*** Record excerpts Section Begins ***
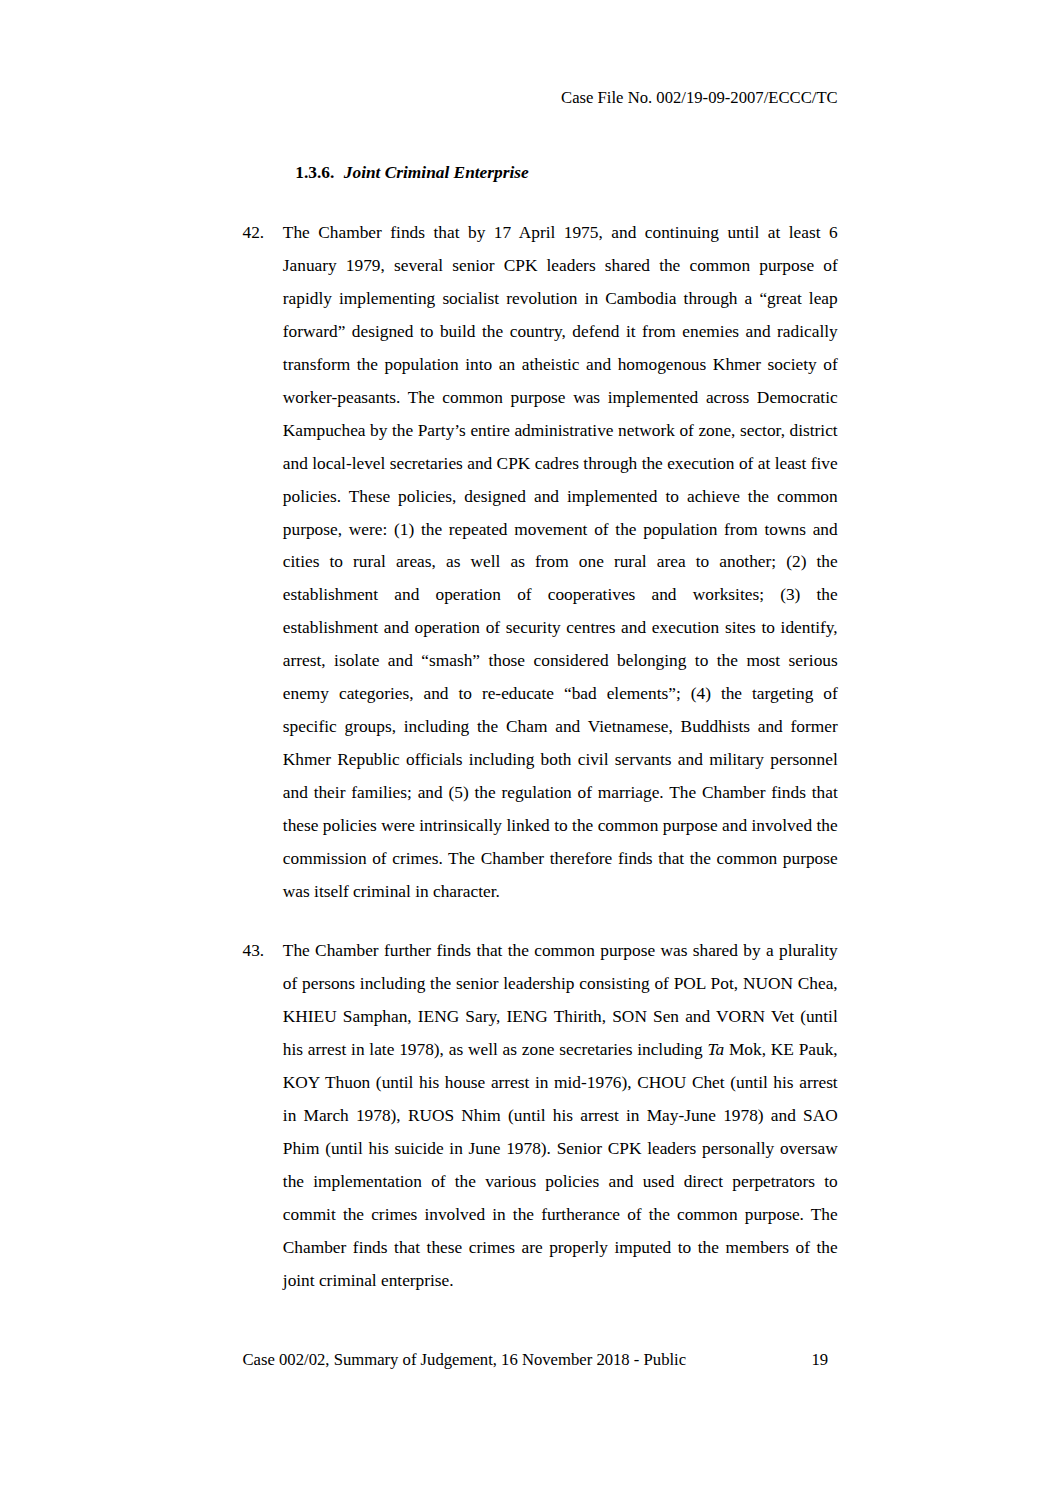Case File No. 002/19-09-2007/ECCC/TC
1.3.6. Joint Criminal Enterprise
42. The Chamber finds that by 17 April 1975, and continuing until at least 6 January 1979, several senior CPK leaders shared the common purpose of rapidly implementing socialist revolution in Cambodia through a “great leap forward” designed to build the country, defend it from enemies and radically transform the population into an atheistic and homogenous Khmer society of worker-peasants. The common purpose was implemented across Democratic Kampuchea by the Party’s entire administrative network of zone, sector, district and local-level secretaries and CPK cadres through the execution of at least five policies. These policies, designed and implemented to achieve the common purpose, were: (1) the repeated movement of the population from towns and cities to rural areas, as well as from one rural area to another; (2) the establishment and operation of cooperatives and worksites; (3) the establishment and operation of security centres and execution sites to identify, arrest, isolate and “smash” those considered belonging to the most serious enemy categories, and to re-educate “bad elements”; (4) the targeting of specific groups, including the Cham and Vietnamese, Buddhists and former Khmer Republic officials including both civil servants and military personnel and their families; and (5) the regulation of marriage. The Chamber finds that these policies were intrinsically linked to the common purpose and involved the commission of crimes. The Chamber therefore finds that the common purpose was itself criminal in character.
43. The Chamber further finds that the common purpose was shared by a plurality of persons including the senior leadership consisting of POL Pot, NUON Chea, KHIEU Samphan, IENG Sary, IENG Thirith, SON Sen and VORN Vet (until his arrest in late 1978), as well as zone secretaries including Ta Mok, KE Pauk, KOY Thuon (until his house arrest in mid-1976), CHOU Chet (until his arrest in March 1978), RUOS Nhim (until his arrest in May-June 1978) and SAO Phim (until his suicide in June 1978). Senior CPK leaders personally oversaw the implementation of the various policies and used direct perpetrators to commit the crimes involved in the furtherance of the common purpose. The Chamber finds that these crimes are properly imputed to the members of the joint criminal enterprise.
Case 002/02, Summary of Judgement, 16 November 2018 - Public
19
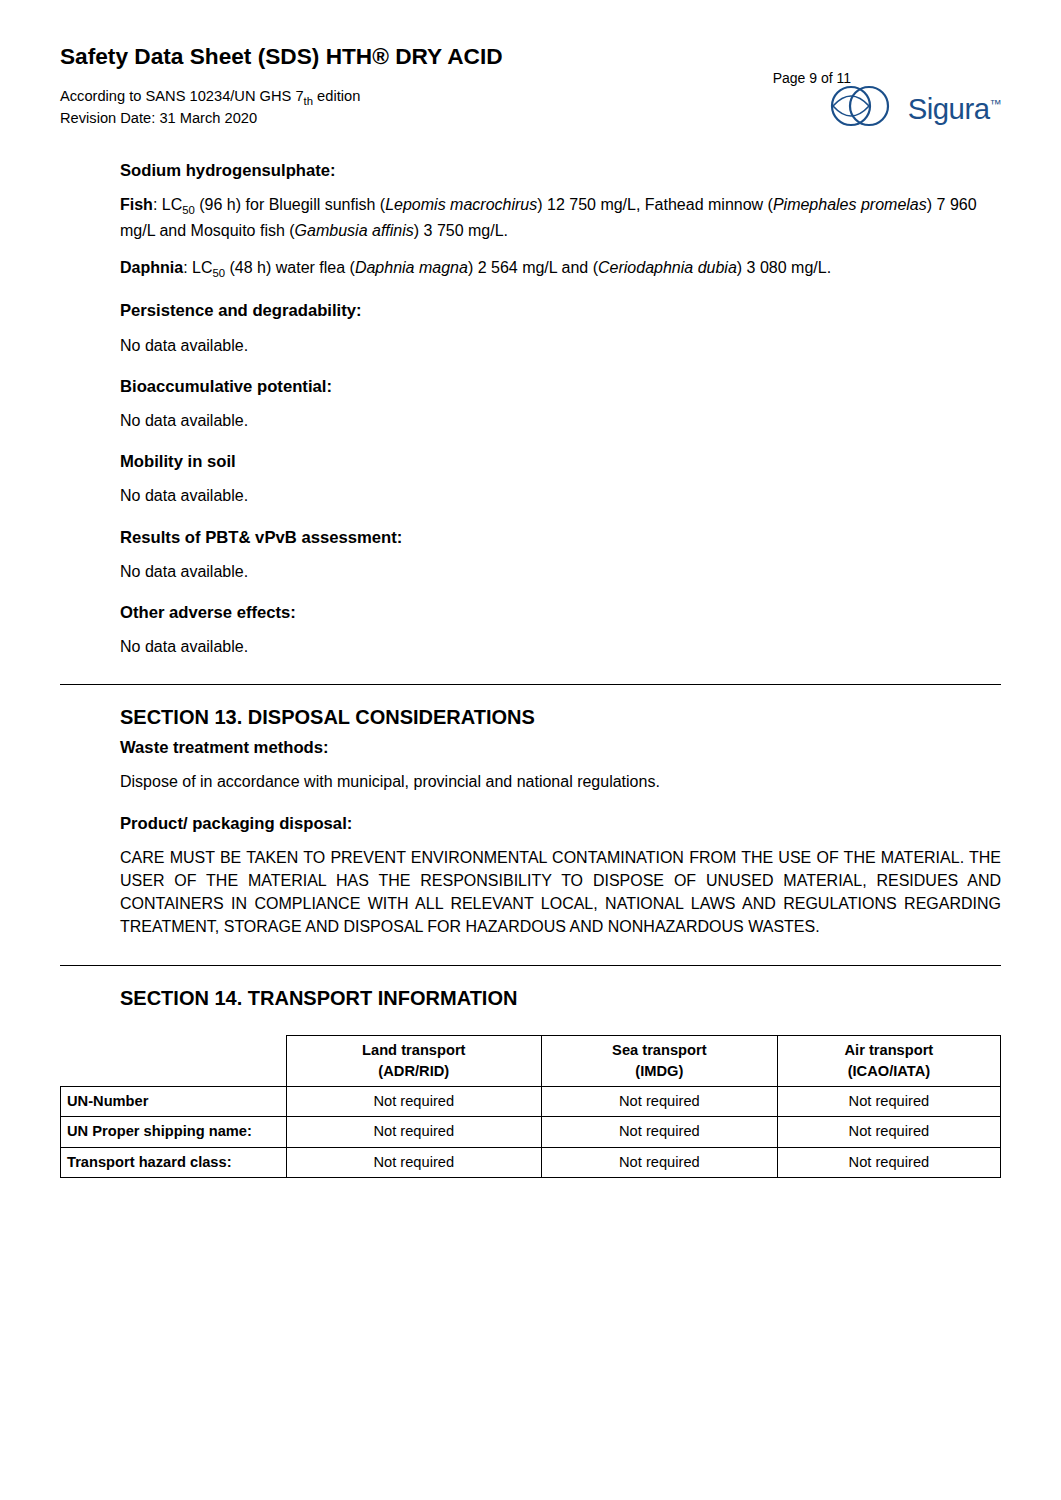Safety Data Sheet (SDS) HTH® DRY ACID
Page 9 of 11
According to SANS 10234/UN GHS 7th edition
Revision Date: 31 March 2020
Sigura™
Sodium hydrogensulphate:
Fish: LC50 (96 h) for Bluegill sunfish (Lepomis macrochirus) 12 750 mg/L, Fathead minnow (Pimephales promelas) 7 960 mg/L and Mosquito fish (Gambusia affinis) 3 750 mg/L.
Daphnia: LC50 (48 h) water flea (Daphnia magna) 2 564 mg/L and (Ceriodaphnia dubia) 3 080 mg/L.
Persistence and degradability:
No data available.
Bioaccumulative potential:
No data available.
Mobility in soil
No data available.
Results of PBT& vPvB assessment:
No data available.
Other adverse effects:
No data available.
SECTION 13. DISPOSAL CONSIDERATIONS
Waste treatment methods:
Dispose of in accordance with municipal, provincial and national regulations.
Product/ packaging disposal:
CARE MUST BE TAKEN TO PREVENT ENVIRONMENTAL CONTAMINATION FROM THE USE OF THE MATERIAL. THE USER OF THE MATERIAL HAS THE RESPONSIBILITY TO DISPOSE OF UNUSED MATERIAL, RESIDUES AND CONTAINERS IN COMPLIANCE WITH ALL RELEVANT LOCAL, NATIONAL LAWS AND REGULATIONS REGARDING TREATMENT, STORAGE AND DISPOSAL FOR HAZARDOUS AND NONHAZARDOUS WASTES.
SECTION 14. TRANSPORT INFORMATION
| | Land transport (ADR/RID) | Sea transport (IMDG) | Air transport (ICAO/IATA) |
| --- | --- | --- | --- |
| UN-Number | Not required | Not required | Not required |
| UN Proper shipping name: | Not required | Not required | Not required |
| Transport hazard class: | Not required | Not required | Not required |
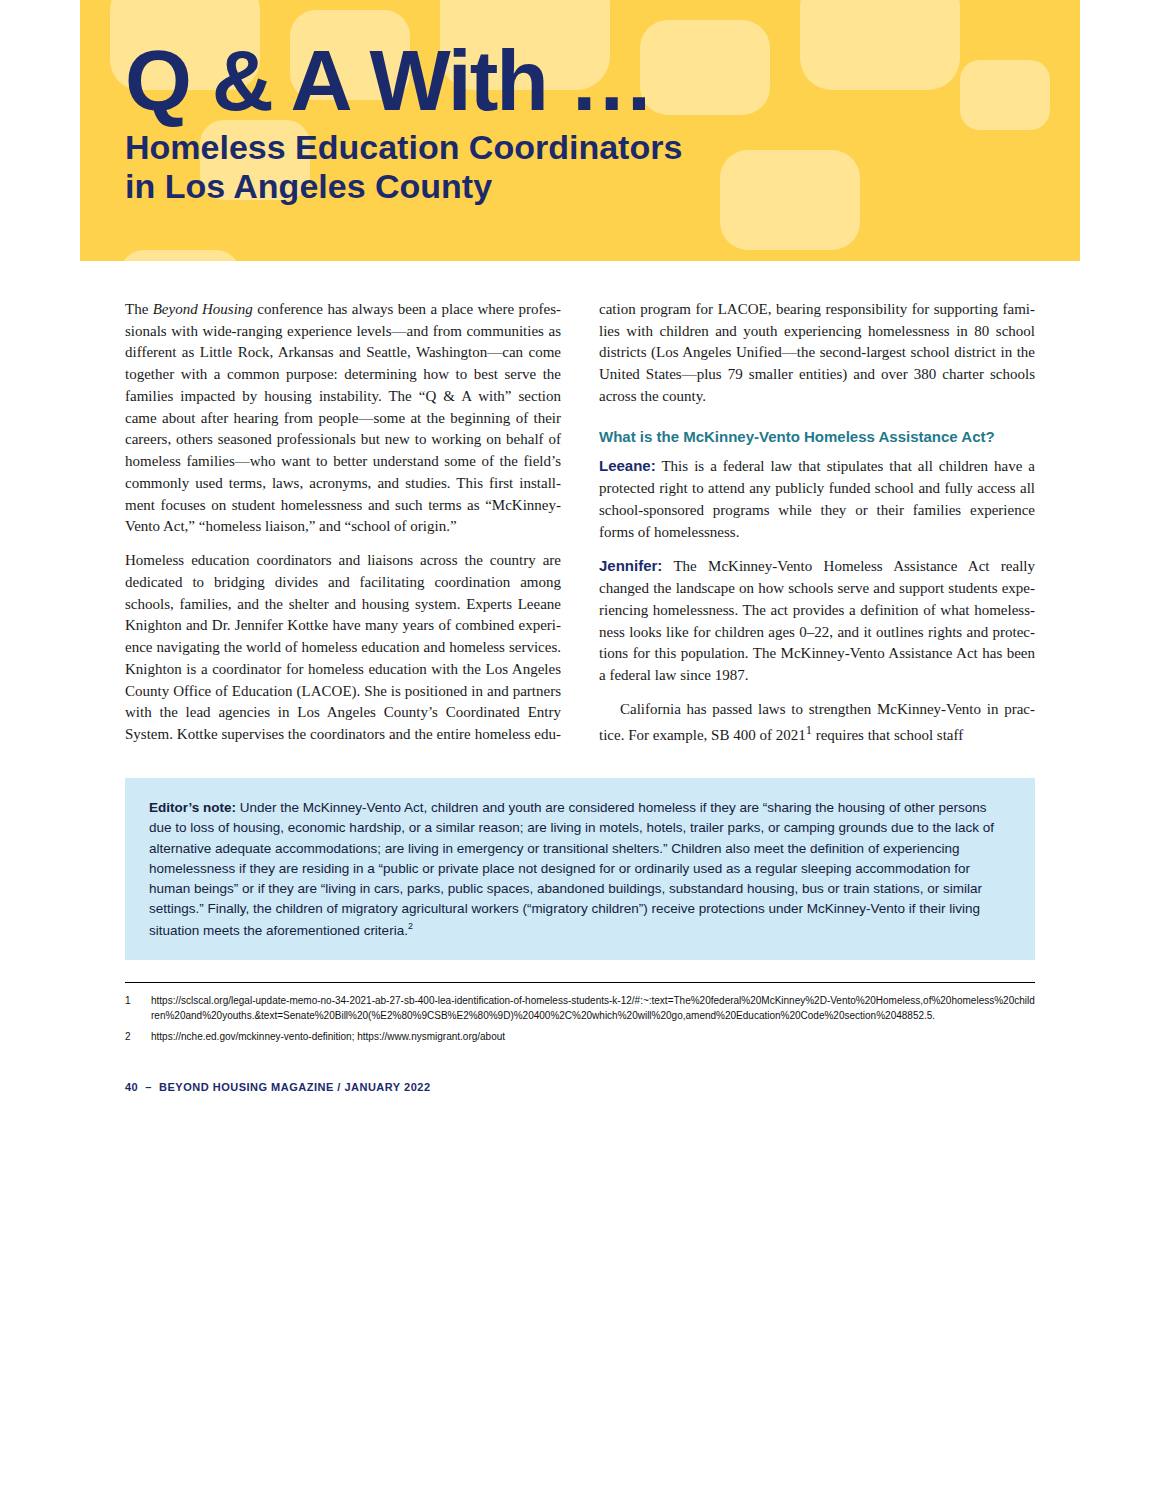Q & A With …
Homeless Education Coordinators
in Los Angeles County
The Beyond Housing conference has always been a place where professionals with wide-ranging experience levels—and from communities as different as Little Rock, Arkansas and Seattle, Washington—can come together with a common purpose: determining how to best serve the families impacted by housing instability. The “Q & A with” section came about after hearing from people—some at the beginning of their careers, others seasoned professionals but new to working on behalf of homeless families—who want to better understand some of the field’s commonly used terms, laws, acronyms, and studies. This first installment focuses on student homelessness and such terms as “McKinney-Vento Act,” “homeless liaison,” and “school of origin.”
Homeless education coordinators and liaisons across the country are dedicated to bridging divides and facilitating coordination among schools, families, and the shelter and housing system. Experts Leeane Knighton and Dr. Jennifer Kottke have many years of combined experience navigating the world of homeless education and homeless services. Knighton is a coordinator for homeless education with the Los Angeles County Office of Education (LACOE). She is positioned in and partners with the lead agencies in Los Angeles County’s Coordinated Entry System. Kottke supervises the coordinators and the entire homeless education program for LACOE, bearing responsibility for supporting families with children and youth experiencing homelessness in 80 school districts (Los Angeles Unified—the second-largest school district in the United States—plus 79 smaller entities) and over 380 charter schools across the county.
What is the McKinney-Vento Homeless Assistance Act?
Leeane: This is a federal law that stipulates that all children have a protected right to attend any publicly funded school and fully access all school-sponsored programs while they or their families experience forms of homelessness.
Jennifer: The McKinney-Vento Homeless Assistance Act really changed the landscape on how schools serve and support students experiencing homelessness. The act provides a definition of what homelessness looks like for children ages 0–22, and it outlines rights and protections for this population. The McKinney-Vento Assistance Act has been a federal law since 1987.
California has passed laws to strengthen McKinney-Vento in practice. For example, SB 400 of 20211 requires that school staff
Editor’s note: Under the McKinney-Vento Act, children and youth are considered homeless if they are “sharing the housing of other persons due to loss of housing, economic hardship, or a similar reason; are living in motels, hotels, trailer parks, or camping grounds due to the lack of alternative adequate accommodations; are living in emergency or transitional shelters.” Children also meet the definition of experiencing homelessness if they are residing in a “public or private place not designed for or ordinarily used as a regular sleeping accommodation for human beings” or if they are “living in cars, parks, public spaces, abandoned buildings, substandard housing, bus or train stations, or similar settings.” Finally, the children of migratory agricultural workers (“migratory children”) receive protections under McKinney-Vento if their living situation meets the aforementioned criteria.2
| 1 | https://sclscal.org/legal-update-memo-no-34-2021-ab-27-sb-400-lea-identification-of-homeless-students-k-12/#:~:text=The%20federal%20McKinney%2D-Vento%20Homeless,of%20homeless%20children%20and%20youths.&text=Senate%20Bill%20(%E2%80%9CSB%E2%80%9D)%20400%2C%20which%20will%20go,amend%20Education%20Code%20section%2048852.5. |
| 2 | https://nche.ed.gov/mckinney-vento-definition ; https://www.nysmigrant.org/about |
40 – BEYOND HOUSING MAGAZINE / JANUARY 2022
*** Record excerpts Section Ends ***
→ What the task requires:
Copy back exactly the lines above from the one containing "Q & A With …" through the one containing "The Beyond Housing", and leave every picture behind.

→ Written response:
Q & A With …
Homeless Education Coordinators
in Los Angeles County
The Beyond Housing conference has always been a place where professionals with wide-ranging experience levels—and from communities as different as Little Rock, Arkansas and Seattle, Washington—can come together with a common purpose: determining how to best serve the families impacted by housing instability. The “Q & A with” section came about after hearing from people—some at the beginning of their careers, others seasoned professionals but new to working on behalf of homeless families—who want to better understand some of the field’s commonly used terms, laws, acronyms, and studies. This first installment focuses on student homelessness and such terms as “McKinney-Vento Act,” “homeless liaison,” and “school of origin.”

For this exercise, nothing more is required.